When the head of internal audit at Köln Bonn Airport realised that his team would not be able to fulfil its duties without more rigorous, consistent processes and more efficient use of data and reporting, TeamMate+ helped him to achieve these objectives.
International airports operate like small cities, explains Alexander Hilgert, head of internal audit at Köln Bonn Airport. They have myriad functions and businesses onsite and tentacles that extend around the world, through their complex relationships with airlines, retailers and authorities. Their risks are varied and many involve third parties, which makes the internal auditor’s role important and challenging. When Hilgert took on the role in 2017, he was keen to bring the function up to date and ensure that it followed globally recognised best practice standards. This transition included migrating from generic tools such as SharePoint, Word and Excel to a secure, automated internal audit software system.
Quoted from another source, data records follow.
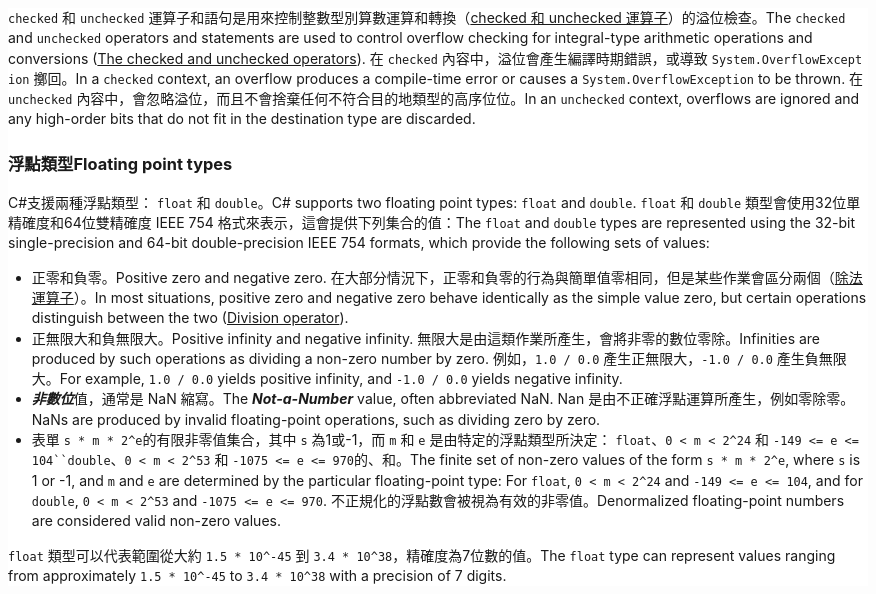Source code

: <span data-ttu-id="f034e-196">`checked` 和 `unchecked` 運算子和語句是用來控制整數型別算數運算和轉換（[checked 和 unchecked 運算子](expressions.md#the-checked-and-unchecked-operators)）的溢位檢查。</span><span class="sxs-lookup"><span data-stu-id="f034e-196">The `checked` and `unchecked` operators and statements are used to control overflow checking for integral-type arithmetic operations and conversions ([The checked and unchecked operators](expressions.md#the-checked-and-unchecked-operators)).</span></span> <span data-ttu-id="f034e-197">在 `checked` 內容中，溢位會產生編譯時期錯誤，或導致 `System.OverflowException` 擲回。</span><span class="sxs-lookup"><span data-stu-id="f034e-197">In a `checked` context, an overflow produces a compile-time error or causes a `System.OverflowException` to be thrown.</span></span> <span data-ttu-id="f034e-198">在 `unchecked` 內容中，會忽略溢位，而且不會捨棄任何不符合目的地類型的高序位位。</span><span class="sxs-lookup"><span data-stu-id="f034e-198">In an `unchecked` context, overflows are ignored and any high-order bits that do not fit in the destination type are discarded.</span></span>

### <a name="floating-point-types"></a><span data-ttu-id="f034e-199">浮點類型</span><span class="sxs-lookup"><span data-stu-id="f034e-199">Floating point types</span></span>

<span data-ttu-id="f034e-200">C#支援兩種浮點類型： `float` 和 `double`。</span><span class="sxs-lookup"><span data-stu-id="f034e-200">C# supports two floating point types: `float` and `double`.</span></span> <span data-ttu-id="f034e-201">`float` 和 `double` 類型會使用32位單精確度和64位雙精確度 IEEE 754 格式來表示，這會提供下列集合的值：</span><span class="sxs-lookup"><span data-stu-id="f034e-201">The `float` and `double` types are represented using the 32-bit single-precision and 64-bit double-precision IEEE 754 formats, which provide the following sets of values:</span></span>

*  <span data-ttu-id="f034e-202">正零和負零。</span><span class="sxs-lookup"><span data-stu-id="f034e-202">Positive zero and negative zero.</span></span> <span data-ttu-id="f034e-203">在大部分情況下，正零和負零的行為與簡單值零相同，但是某些作業會區分兩個（[除法運算子](expressions.md#division-operator)）。</span><span class="sxs-lookup"><span data-stu-id="f034e-203">In most situations, positive zero and negative zero behave identically as the simple value zero, but certain operations distinguish between the two ([Division operator](expressions.md#division-operator)).</span></span>
*  <span data-ttu-id="f034e-204">正無限大和負無限大。</span><span class="sxs-lookup"><span data-stu-id="f034e-204">Positive infinity and negative infinity.</span></span> <span data-ttu-id="f034e-205">無限大是由這類作業所產生，會將非零的數位零除。</span><span class="sxs-lookup"><span data-stu-id="f034e-205">Infinities are produced by such operations as dividing a non-zero number by zero.</span></span> <span data-ttu-id="f034e-206">例如，`1.0 / 0.0` 產生正無限大，`-1.0 / 0.0` 產生負無限大。</span><span class="sxs-lookup"><span data-stu-id="f034e-206">For example, `1.0 / 0.0` yields positive infinity, and `-1.0 / 0.0` yields negative infinity.</span></span>
*  <span data-ttu-id="f034e-207">***非數位***值，通常是 NaN 縮寫。</span><span class="sxs-lookup"><span data-stu-id="f034e-207">The ***Not-a-Number*** value, often abbreviated NaN.</span></span> <span data-ttu-id="f034e-208">Nan 是由不正確浮點運算所產生，例如零除零。</span><span class="sxs-lookup"><span data-stu-id="f034e-208">NaNs are produced by invalid floating-point operations, such as dividing zero by zero.</span></span>
*  <span data-ttu-id="f034e-209">表單 `s * m * 2^e`的有限非零值集合，其中 `s` 為1或-1，而 `m` 和 `e` 是由特定的浮點類型所決定： `float`、`0 < m < 2^24` 和 `-149 <= e <= 104``double`、`0 < m < 2^53` 和 `-1075 <= e <= 970`的、和。</span><span class="sxs-lookup"><span data-stu-id="f034e-209">The finite set of non-zero values of the form `s * m * 2^e`, where `s` is 1 or -1, and `m` and `e` are determined by the particular floating-point type: For `float`, `0 < m < 2^24` and `-149 <= e <= 104`, and for `double`, `0 < m < 2^53` and `-1075 <= e <= 970`.</span></span> <span data-ttu-id="f034e-210">不正規化的浮點數會被視為有效的非零值。</span><span class="sxs-lookup"><span data-stu-id="f034e-210">Denormalized floating-point numbers are considered valid non-zero values.</span></span>

<span data-ttu-id="f034e-211">`float` 類型可以代表範圍從大約 `1.5 * 10^-45` 到 `3.4 * 10^38`，精確度為7位數的值。</span><span class="sxs-lookup"><span data-stu-id="f034e-211">The `float` type can represent values ranging from approximately `1.5 * 10^-45` to `3.4 * 10^38` with a precision of 7 digits.</span></span>
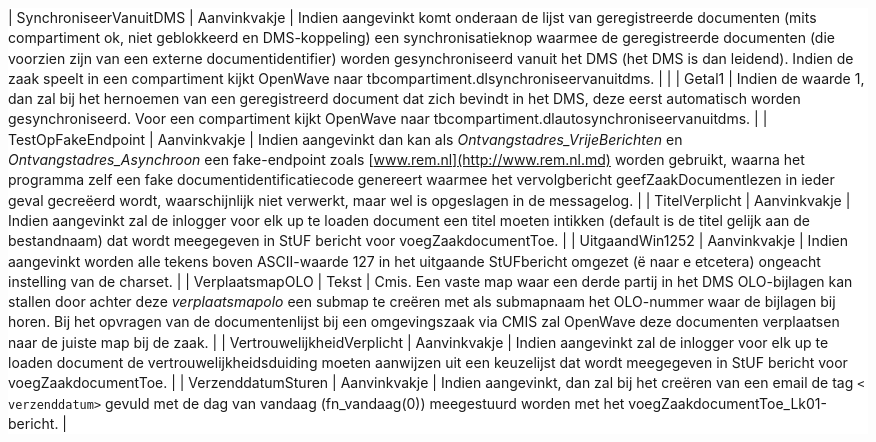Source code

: | SynchroniseerVanuitDMS                            | Aanvinkvakje | Indien aangevinkt komt onderaan de lijst van geregistreerde documenten (mits compartiment ok, niet geblokkeerd en DMS-koppeling) een synchronisatieknop waarmee de geregistreerde documenten (die voorzien zijn van een externe documentidentifier) worden gesynchroniseerd vanuit het DMS (het DMS is dan leidend). Indien de zaak speelt in een compartiment kijkt OpenWave naar tbcompartiment.dlsynchroniseervanuitdms.                                                                                                                                                                                                 |
|                                                   | Getal1       | Indien de waarde 1, dan zal bij het hernoemen van een geregistreerd document dat zich bevindt in het DMS, deze eerst automatisch worden gesynchroniseerd. Voor een compartiment kijkt OpenWave naar tbcompartiment.dlautosynchroniseervanuitdms.                                                                                                                                                                                                                                                                                                                                                                            |
| TestOpFakeEndpoint                                | Aanvinkvakje | Indien aangevinkt dan kan als _Ontvangstadres_VrijeBerichten_ en _Ontvangstadres_Asynchroon_ een fake-endpoint zoals [www.rem.nl](http://www.rem.nl.md) worden gebruikt, waarna het programma zelf een fake documentidentificatiecode genereert waarmee het vervolgbericht geefZaakDocumentlezen in ieder geval gecreëerd wordt, waarschijnlijk niet verwerkt, maar wel is opgeslagen in de messagelog.                                                                                                                                                                                                                     |
| TitelVerplicht                                    | Aanvinkvakje | Indien aangevinkt zal de inlogger voor elk up te loaden document een titel moeten intikken (default is de titel gelijk aan de bestandnaam) dat wordt meegegeven in StUF bericht voor voegZaakdocumentToe.                                                                                                                                                                                                                                                                                                                                                                                                                   |
| UitgaandWin1252                                   | Aanvinkvakje | Indien aangevinkt worden alle tekens boven ASCII-waarde 127 in het uitgaande StUFbericht omgezet (ë naar e etcetera) ongeacht instelling van de charset.                                                                                                                                                                                                                                                                                                                                                                                                                                                                    |
| VerplaatsmapOLO                                   | Tekst        | Cmis. Een vaste map waar een derde partij in het DMS OLO-bijlagen kan stallen door achter deze _verplaatsmapolo_ een submap te creëren met als submapnaam het OLO-nummer waar de bijlagen bij horen. Bij het opvragen van de documentenlijst bij een omgevingszaak via CMIS zal OpenWave deze documenten verplaatsen naar de juiste map bij de zaak.                                                                                                                                                                                                                                                                        |
| VertrouwelijkheidVerplicht                        | Aanvinkvakje | Indien aangevinkt zal de inlogger voor elk up te loaden document de vertrouwelijkheidsduiding moeten aanwijzen uit een keuzelijst dat wordt meegegeven in StUF bericht voor voegZaakdocumentToe.                                                                                                                                                                                                                                                                                                                                                                                                                            |
| VerzenddatumSturen                                | Aanvinkvakje | Indien aangevinkt, dan zal bij het creëren van een email de tag `<verzenddatum>` gevuld met de dag van vandaag (fn_vandaag(0)) meegestuurd worden met het voegZaakdocumentToe_Lk01-bericht.                                                                                                                                                                                                                                                                                                                                                                                                                                 |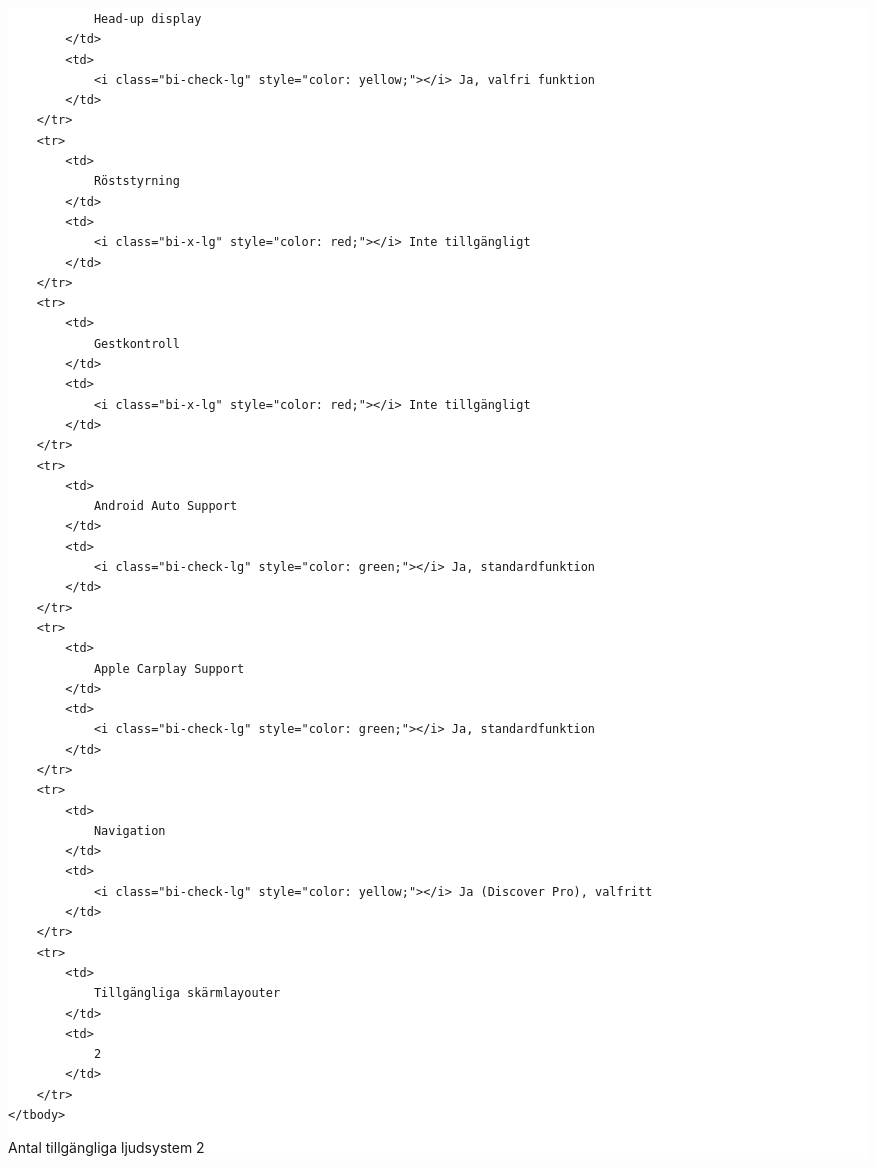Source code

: 				Head-up display
			</td>
			<td>
				<i class="bi-check-lg" style="color: yellow;"></i> Ja, valfri funktion
			</td>
		</tr>
		<tr>
			<td>
				Röststyrning
			</td>
			<td>
				<i class="bi-x-lg" style="color: red;"></i> Inte tillgängligt
			</td>
		</tr>
		<tr>
			<td>
				Gestkontroll
			</td>
			<td>
				<i class="bi-x-lg" style="color: red;"></i> Inte tillgängligt
			</td>
		</tr>
		<tr>
			<td>
				Android Auto Support
			</td>
			<td>
				<i class="bi-check-lg" style="color: green;"></i> Ja, standardfunktion
			</td>
		</tr>
		<tr>
			<td>
				Apple Carplay Support
			</td>
			<td>
				<i class="bi-check-lg" style="color: green;"></i> Ja, standardfunktion
			</td>
		</tr>
		<tr>
			<td>
				Navigation
			</td>
			<td>
				<i class="bi-check-lg" style="color: yellow;"></i> Ja (Discover Pro), valfritt
			</td>
		</tr>
		<tr>
			<td>
				Tillgängliga skärmlayouter
			</td>
			<td>
				2
			</td>
		</tr>
	</tbody>
</table>
		<tr>
			<td>
				Antal tillgängliga ljudsystem
			</td>
			<td>
				2
			</td>
		</tr>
Hilgert had previously worked at Harman International Industries, where he became familiar with TeamMate AM. His new team comprised just four internal auditors, who were responsible for providing assurance and supporting management across the operations of an airport that is Germany’s third largest in terms of cargo, and which welcomed 12.4 million passengers that year. He was immediately aware that they could not provide the service that management required using laborious, manual, unconnected systems.
“There was an internal audit process, but it was not strictly based on the IIA standards,” he explains. “The focus was mainly on operational areas, and trying to implement a true risk-based plan to audit all the airport’s risks and processes with four people was clearly impossible. They ended up revolving around different areas on the plan each year, regardless of the risk to that area, so spent valuable time on risks that were probably very low.”
While he thought that most of the key risks were being addressed in some form each year, Hilgert could see huge gaps where the assurance and support they offered could be far more timely and valuable. To change the way they worked, he needed software that provided a clear template for a risk-based audit plan and enabled them to ensure consistent audit processes and follow-up systems.
Even more urgently, he was not convinced that the existing data was secure and he wanted software that would give him full control over who could access the data and for what purpose. It was also important that users could drill down and extract and compare data to get a clearer picture of what was really happening in different parts of the business.